* Work request
Check every line below for the word "COVID" and show those that hold it.

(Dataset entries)
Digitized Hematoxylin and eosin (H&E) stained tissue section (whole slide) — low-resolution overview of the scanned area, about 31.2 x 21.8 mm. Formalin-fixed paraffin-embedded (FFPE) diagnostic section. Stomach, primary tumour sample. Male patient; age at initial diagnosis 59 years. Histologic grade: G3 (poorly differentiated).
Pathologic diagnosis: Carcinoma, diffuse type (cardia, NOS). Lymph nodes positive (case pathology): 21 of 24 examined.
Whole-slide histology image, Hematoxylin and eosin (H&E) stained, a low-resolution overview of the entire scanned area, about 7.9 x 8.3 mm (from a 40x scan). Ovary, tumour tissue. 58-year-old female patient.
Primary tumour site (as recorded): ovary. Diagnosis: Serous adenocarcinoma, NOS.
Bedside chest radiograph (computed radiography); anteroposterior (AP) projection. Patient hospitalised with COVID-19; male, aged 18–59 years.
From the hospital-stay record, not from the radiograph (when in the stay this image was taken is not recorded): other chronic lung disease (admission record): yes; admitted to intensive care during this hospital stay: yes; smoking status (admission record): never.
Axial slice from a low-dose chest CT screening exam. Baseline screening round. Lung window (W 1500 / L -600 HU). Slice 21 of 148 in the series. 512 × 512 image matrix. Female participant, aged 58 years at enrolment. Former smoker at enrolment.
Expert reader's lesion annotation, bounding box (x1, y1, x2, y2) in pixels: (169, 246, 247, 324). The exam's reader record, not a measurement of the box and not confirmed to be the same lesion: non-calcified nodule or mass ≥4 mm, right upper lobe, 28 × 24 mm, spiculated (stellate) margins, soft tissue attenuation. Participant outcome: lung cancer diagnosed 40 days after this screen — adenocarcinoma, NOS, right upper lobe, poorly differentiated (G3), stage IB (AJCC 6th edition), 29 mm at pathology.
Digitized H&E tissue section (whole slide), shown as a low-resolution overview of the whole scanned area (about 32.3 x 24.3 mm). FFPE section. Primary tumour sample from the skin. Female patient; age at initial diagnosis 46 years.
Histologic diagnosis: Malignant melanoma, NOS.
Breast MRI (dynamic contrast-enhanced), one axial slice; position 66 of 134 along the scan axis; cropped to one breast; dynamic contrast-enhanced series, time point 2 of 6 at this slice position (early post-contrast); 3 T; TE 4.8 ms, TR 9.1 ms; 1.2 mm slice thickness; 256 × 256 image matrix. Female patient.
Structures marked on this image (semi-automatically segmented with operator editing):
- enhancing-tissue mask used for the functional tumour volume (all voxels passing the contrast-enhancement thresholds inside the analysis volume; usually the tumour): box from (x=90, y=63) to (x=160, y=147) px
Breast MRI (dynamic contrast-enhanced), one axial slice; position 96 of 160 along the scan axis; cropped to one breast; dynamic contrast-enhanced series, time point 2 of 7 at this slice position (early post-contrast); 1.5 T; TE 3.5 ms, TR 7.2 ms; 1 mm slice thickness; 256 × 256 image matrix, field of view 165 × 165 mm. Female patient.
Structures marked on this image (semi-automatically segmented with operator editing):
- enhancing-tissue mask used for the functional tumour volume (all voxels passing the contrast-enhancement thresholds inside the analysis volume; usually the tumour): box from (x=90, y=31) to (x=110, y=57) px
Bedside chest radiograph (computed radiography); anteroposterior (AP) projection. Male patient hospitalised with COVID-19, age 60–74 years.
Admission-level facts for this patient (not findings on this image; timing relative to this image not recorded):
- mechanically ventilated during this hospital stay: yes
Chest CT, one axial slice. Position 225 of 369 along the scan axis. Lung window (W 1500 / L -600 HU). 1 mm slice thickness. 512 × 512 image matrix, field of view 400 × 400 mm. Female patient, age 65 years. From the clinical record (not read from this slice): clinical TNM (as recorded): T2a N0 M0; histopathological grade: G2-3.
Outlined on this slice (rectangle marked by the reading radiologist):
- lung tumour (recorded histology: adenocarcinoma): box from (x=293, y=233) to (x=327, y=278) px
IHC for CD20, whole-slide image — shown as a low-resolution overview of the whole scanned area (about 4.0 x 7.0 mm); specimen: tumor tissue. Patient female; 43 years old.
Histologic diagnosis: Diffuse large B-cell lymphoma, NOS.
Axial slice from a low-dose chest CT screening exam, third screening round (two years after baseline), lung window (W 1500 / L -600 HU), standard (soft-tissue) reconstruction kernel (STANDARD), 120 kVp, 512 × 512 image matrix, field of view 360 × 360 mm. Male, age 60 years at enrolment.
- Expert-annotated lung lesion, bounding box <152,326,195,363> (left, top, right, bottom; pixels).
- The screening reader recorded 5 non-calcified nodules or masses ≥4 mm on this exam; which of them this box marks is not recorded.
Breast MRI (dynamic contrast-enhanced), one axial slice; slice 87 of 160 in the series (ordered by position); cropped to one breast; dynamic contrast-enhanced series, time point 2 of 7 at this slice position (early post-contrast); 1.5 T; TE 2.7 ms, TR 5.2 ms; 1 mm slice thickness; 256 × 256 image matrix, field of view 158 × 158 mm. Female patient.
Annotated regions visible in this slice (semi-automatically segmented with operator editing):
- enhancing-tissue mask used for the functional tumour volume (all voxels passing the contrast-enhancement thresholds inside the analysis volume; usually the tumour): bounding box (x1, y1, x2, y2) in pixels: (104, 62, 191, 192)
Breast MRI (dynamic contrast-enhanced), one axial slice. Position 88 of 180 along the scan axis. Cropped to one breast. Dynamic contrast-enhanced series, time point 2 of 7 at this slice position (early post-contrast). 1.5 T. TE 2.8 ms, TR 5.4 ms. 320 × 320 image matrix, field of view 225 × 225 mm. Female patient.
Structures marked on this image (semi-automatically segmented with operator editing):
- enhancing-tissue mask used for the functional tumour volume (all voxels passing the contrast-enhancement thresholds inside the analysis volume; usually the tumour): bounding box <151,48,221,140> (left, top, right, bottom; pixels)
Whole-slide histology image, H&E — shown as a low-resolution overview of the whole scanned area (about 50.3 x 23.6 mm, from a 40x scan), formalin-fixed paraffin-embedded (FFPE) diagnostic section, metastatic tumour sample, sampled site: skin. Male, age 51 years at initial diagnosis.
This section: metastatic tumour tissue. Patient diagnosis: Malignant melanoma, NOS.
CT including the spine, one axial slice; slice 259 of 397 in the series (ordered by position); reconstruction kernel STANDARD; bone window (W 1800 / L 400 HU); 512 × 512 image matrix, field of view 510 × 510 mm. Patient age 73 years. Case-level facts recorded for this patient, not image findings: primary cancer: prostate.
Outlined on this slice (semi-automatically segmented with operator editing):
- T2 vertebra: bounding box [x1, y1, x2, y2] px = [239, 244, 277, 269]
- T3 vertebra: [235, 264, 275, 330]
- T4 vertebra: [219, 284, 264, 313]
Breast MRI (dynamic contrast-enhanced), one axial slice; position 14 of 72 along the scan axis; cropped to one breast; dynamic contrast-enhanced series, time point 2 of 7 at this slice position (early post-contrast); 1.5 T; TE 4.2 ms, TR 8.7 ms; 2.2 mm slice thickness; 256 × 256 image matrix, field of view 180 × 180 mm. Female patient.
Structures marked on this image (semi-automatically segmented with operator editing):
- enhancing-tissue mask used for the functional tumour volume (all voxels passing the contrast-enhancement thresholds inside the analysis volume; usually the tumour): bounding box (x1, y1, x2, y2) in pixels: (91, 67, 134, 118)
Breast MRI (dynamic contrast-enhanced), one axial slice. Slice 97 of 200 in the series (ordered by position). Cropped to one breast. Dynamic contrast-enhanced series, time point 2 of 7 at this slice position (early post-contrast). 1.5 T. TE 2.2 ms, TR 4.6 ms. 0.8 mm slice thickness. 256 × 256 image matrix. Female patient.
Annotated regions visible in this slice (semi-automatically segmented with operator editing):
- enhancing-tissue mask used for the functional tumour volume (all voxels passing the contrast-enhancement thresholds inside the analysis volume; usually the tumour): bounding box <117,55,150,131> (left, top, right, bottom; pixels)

* Completed task
Bedside chest radiograph (computed radiography); anteroposterior (AP) projection. Patient hospitalised with COVID-19; male, aged 18–59 years.
Bedside chest radiograph (computed radiography); anteroposterior (AP) projection. Male patient hospitalised with COVID-19, age 60–74 years.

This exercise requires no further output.